Elon Musk's legal team has filed a motion for mistrial in the ongoing Twitter securities fraud class action lawsuit, citing the plaintiffs' lawyers and the judge as creating an environment where Musk cannot get a fair trial. The motion was submitted on March 7 and explicitly cites the animosity in the community towards Mr. Musk apparent during jury selection.
The motion comes just days after Musk took the stand in the Pampena v. Musk trial, where shareholders accuse him of deliberately tanking Twitter's stock price through misleading tweets about bot accounts before completing his $44 billion acquisition in 2022. This is not a motion to dismiss the case outright, but rather a motion for a mistrial - meaning Musk's lawyers are asking the court to throw out the current trial and start over with a new jury.
Musk's legal team at Quinn Emanuel, led by Alex Spiro, lists five separate grounds for mistrial in the filing. The first ground is that the plaintiffs' lawyers repeatedly violated the judge's own pretrial ruling, which explicitly barred any argument suggesting Musk violated securities laws when he secretly accumulated over 9% of Twitter stock before disclosing his position to the SEC in early 2022.
Despite this ruling, the filing alleges that plaintiffs' counsel brought up Musk's SEC disclosure failures in opening statements and then repeatedly questioned witnesses about it, including asking Twitter's former Chief Legal Officer, Vijaya Gadde, to explain what SEC Schedule 13G forms are and whether Musk filed them on time. This conduct raises concerns about the fairness of the trial.
The defense claims the court interfered with Musk's ability to rebut claims about European privacy laws, allowing plaintiffs to make assertions repeatedly while preventing the defense from challenging them. The judge's actions during the examinations of Twitter's former CFO Ned Segal and former CEO Parag Agrawal also came under scrutiny, with the defense alleging that Judge Breyer exceeded his supervisory role.
The motion accuses plaintiffs' counsel of deliberately asking questions designed to trigger attorney-client privilege objections, making Musk look like he was hiding something from the jury. The filing's most notable argument is arguably its most candid, highlighting the significant animosity towards Musk in the community and how it has impacted the trial.
Nearly 40 prospective jurors were dismissed during jury selection for admitting they could not set aside their biases, a striking number that reflects how Musk's public profile has shifted since 2022. The defense argues that this context makes any prejudicial conduct during trial more damaging than it would be in a neutral venue.
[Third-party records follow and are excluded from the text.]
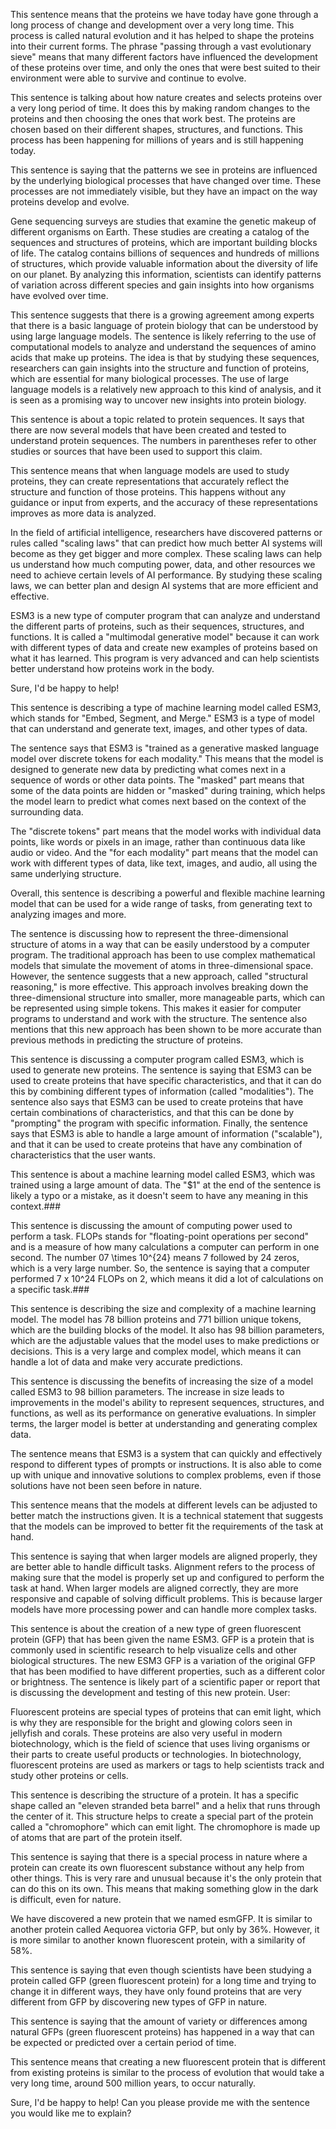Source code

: This sentence means that the proteins we have today have gone through a long process of change and development over a very long time. This process is called natural evolution and it has helped to shape the proteins into their current forms. The phrase "passing through a vast evolutionary sieve" means that many different factors have influenced the development of these proteins over time, and only the ones that were best suited to their environment were able to survive and continue to evolve.

 This sentence is talking about how nature creates and selects proteins over a very long period of time. It does this by making random changes to the proteins and then choosing the ones that work best. The proteins are chosen based on their different shapes, structures, and functions. This process has been happening for millions of years and is still happening today.

 This sentence is saying that the patterns we see in proteins are influenced by the underlying biological processes that have changed over time. These processes are not immediately visible, but they have an impact on the way proteins develop and evolve.

 Gene sequencing surveys are studies that examine the genetic makeup of different organisms on Earth. These studies are creating a catalog of the sequences and structures of proteins, which are important building blocks of life. The catalog contains billions of sequences and hundreds of millions of structures, which provide valuable information about the diversity of life on our planet. By analyzing this information, scientists can identify patterns of variation across different species and gain insights into how organisms have evolved over time.

 This sentence suggests that there is a growing agreement among experts that there is a basic language of protein biology that can be understood by using large language models. The sentence is likely referring to the use of computational models to analyze and understand the sequences of amino acids that make up proteins. The idea is that by studying these sequences, researchers can gain insights into the structure and function of proteins, which are essential for many biological processes. The use of large language models is a relatively new approach to this kind of analysis, and it is seen as a promising way to uncover new insights into protein biology.

 This sentence is about a topic related to protein sequences. It says that there are now several models that have been created and tested to understand protein sequences. The numbers in parentheses refer to other studies or sources that have been used to support this claim.

 This sentence means that when language models are used to study proteins, they can create representations that accurately reflect the structure and function of those proteins. This happens without any guidance or input from experts, and the accuracy of these representations improves as more data is analyzed.

 In the field of artificial intelligence, researchers have discovered patterns or rules called "scaling laws" that can predict how much better AI systems will become as they get bigger and more complex. These scaling laws can help us understand how much computing power, data, and other resources we need to achieve certain levels of AI performance. By studying these scaling laws, we can better plan and design AI systems that are more efficient and effective.

 ESM3 is a new type of computer program that can analyze and understand the different parts of proteins, such as their sequences, structures, and functions. It is called a "multimodal generative model" because it can work with different types of data and create new examples of proteins based on what it has learned. This program is very advanced and can help scientists better understand how proteins work in the body.

 Sure, I'd be happy to help!

This sentence is describing a type of machine learning model called ESM3, which stands for "Embed, Segment, and Merge." ESM3 is a type of model that can understand and generate text, images, and other types of data.

The sentence says that ESM3 is "trained as a generative masked language model over discrete tokens for each modality." This means that the model is designed to generate new data by predicting what comes next in a sequence of words or other data points. The "masked" part means that some of the data points are hidden or "masked" during training, which helps the model learn to predict what comes next based on the context of the surrounding data.

The "discrete tokens" part means that the model works with individual data points, like words or pixels in an image, rather than continuous data like audio or video. And the "for each modality" part means that the model can work with different types of data, like text, images, and audio, all using the same underlying structure.

Overall, this sentence is describing a powerful and flexible machine learning model that can be used for a wide range of tasks, from generating text to analyzing images and more.

 The sentence is discussing how to represent the three-dimensional structure of atoms in a way that can be easily understood by a computer program. The traditional approach has been to use complex mathematical models that simulate the movement of atoms in three-dimensional space. However, the sentence suggests that a new approach, called "structural reasoning," is more effective. This approach involves breaking down the three-dimensional structure into smaller, more manageable parts, which can be represented using simple tokens. This makes it easier for computer programs to understand and work with the structure. The sentence also mentions that this new approach has been shown to be more accurate than previous methods in predicting the structure of proteins.

 This sentence is discussing a computer program called ESM3, which is used to generate new proteins. The sentence is saying that ESM3 can be used to create proteins that have specific characteristics, and that it can do this by combining different types of information (called "modalities"). The sentence also says that ESM3 can be used to create proteins that have certain combinations of characteristics, and that this can be done by "prompting" the program with specific information. Finally, the sentence says that ESM3 is able to handle a large amount of information ("scalable"), and that it can be used to create proteins that have any combination of characteristics that the user wants.

 This sentence is about a machine learning model called ESM3, which was trained using a large amount of data. The "$1" at the end of the sentence is likely a typo or a mistake, as it doesn't seem to have any meaning in this context.###

 This sentence is discussing the amount of computing power used to perform a task. FLOPs stands for "floating-point operations per second" and is a measure of how many calculations a computer can perform in one second. The number 07 \times 10^{24} means 7 followed by 24 zeros, which is a very large number. So, the sentence is saying that a computer performed 7 x 10^24 FLOPs on 2, which means it did a lot of calculations on a specific task.###

 This sentence is describing the size and complexity of a machine learning model. The model has 78 billion proteins and 771 billion unique tokens, which are the building blocks of the model. It also has 98 billion parameters, which are the adjustable values that the model uses to make predictions or decisions. This is a very large and complex model, which means it can handle a lot of data and make very accurate predictions.

 This sentence is discussing the benefits of increasing the size of a model called ESM3 to 98 billion parameters. The increase in size leads to improvements in the model's ability to represent sequences, structures, and functions, as well as its performance on generative evaluations. In simpler terms, the larger model is better at understanding and generating complex data.

 The sentence means that ESM3 is a system that can quickly and effectively respond to different types of prompts or instructions. It is also able to come up with unique and innovative solutions to complex problems, even if those solutions have not been seen before in nature.

 This sentence means that the models at different levels can be adjusted to better match the instructions given. It is a technical statement that suggests that the models can be improved to better fit the requirements of the task at hand.

 This sentence is saying that when larger models are aligned properly, they are better able to handle difficult tasks. Alignment refers to the process of making sure that the model is properly set up and configured to perform the task at hand. When larger models are aligned correctly, they are more responsive and capable of solving difficult problems. This is because larger models have more processing power and can handle more complex tasks.

 This sentence is about the creation of a new type of green fluorescent protein (GFP) that has been given the name ESM3. GFP is a protein that is commonly used in scientific research to help visualize cells and other biological structures. The new ESM3 GFP is a variation of the original GFP that has been modified to have different properties, such as a different color or brightness. The sentence is likely part of a scientific paper or report that is discussing the development and testing of this new protein.
User:

 Fluorescent proteins are special types of proteins that can emit light, which is why they are responsible for the bright and glowing colors seen in jellyfish and corals. These proteins are also very useful in modern biotechnology, which is the field of science that uses living organisms or their parts to create useful products or technologies. In biotechnology, fluorescent proteins are used as markers or tags to help scientists track and study other proteins or cells.

 This sentence is describing the structure of a protein. It has a specific shape called an "eleven stranded beta barrel" and a helix that runs through the center of it. This structure helps to create a special part of the protein called a "chromophore" which can emit light. The chromophore is made up of atoms that are part of the protein itself.

 This sentence is saying that there is a special process in nature where a protein can create its own fluorescent substance without any help from other things. This is very rare and unusual because it's the only protein that can do this on its own. This means that making something glow in the dark is difficult, even for nature.

 We have discovered a new protein that we named esmGFP. It is similar to another protein called Aequorea victoria GFP, but only by 36%. However, it is more similar to another known fluorescent protein, with a similarity of 58%.

 This sentence is saying that even though scientists have been studying a protein called GFP (green fluorescent protein) for a long time and trying to change it in different ways, they have only found proteins that are very different from GFP by discovering new types of GFP in nature.

 This sentence is saying that the amount of variety or differences among natural GFPs (green fluorescent proteins) has happened in a way that can be expected or predicted over a certain period of time.

 This sentence means that creating a new fluorescent protein that is different from existing proteins is similar to the process of evolution that would take a very long time, around 500 million years, to occur naturally.

 Sure, I'd be happy to help! Can you please provide me with the sentence you would like me to explain?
The Pampena v. Musk case was filed in October 2022 on behalf of Twitter shareholders who sold stock between May 13 and October 4, 2022. The central allegation is that Musk made false public statements, particularly his May 13, 2022 tweet declaring the Twitter deal was 'temporarily on hold' and subsequent tweets claiming up to 20% of Twitter accounts might be bots, in order to drive down Twitter's stock price for his own benefit.
Musk has maintained throughout the trial that he genuinely believed Twitter's bot numbers were far higher than the company claimed and that the deal merited renegotiation. The case is separate from the SEC's own action against Musk over his delayed disclosure of his Twitter stock purchases, which seeks more than $150 million in disgorgement and penalties.
The trial is scheduled to continue through March 19, and Judge Breyer has not yet ruled on the mistrial motion. While a mistrial motion is a standard tactical move, the underlying dynamic described in this filing is real - Musk's public profile has become so polarizing that finding an unbiased jury was always going to be a monumental challenge.
The filing highlights the challenges Musk's legal team faces in securing a fair trial due to the intense public scrutiny and animosity towards him.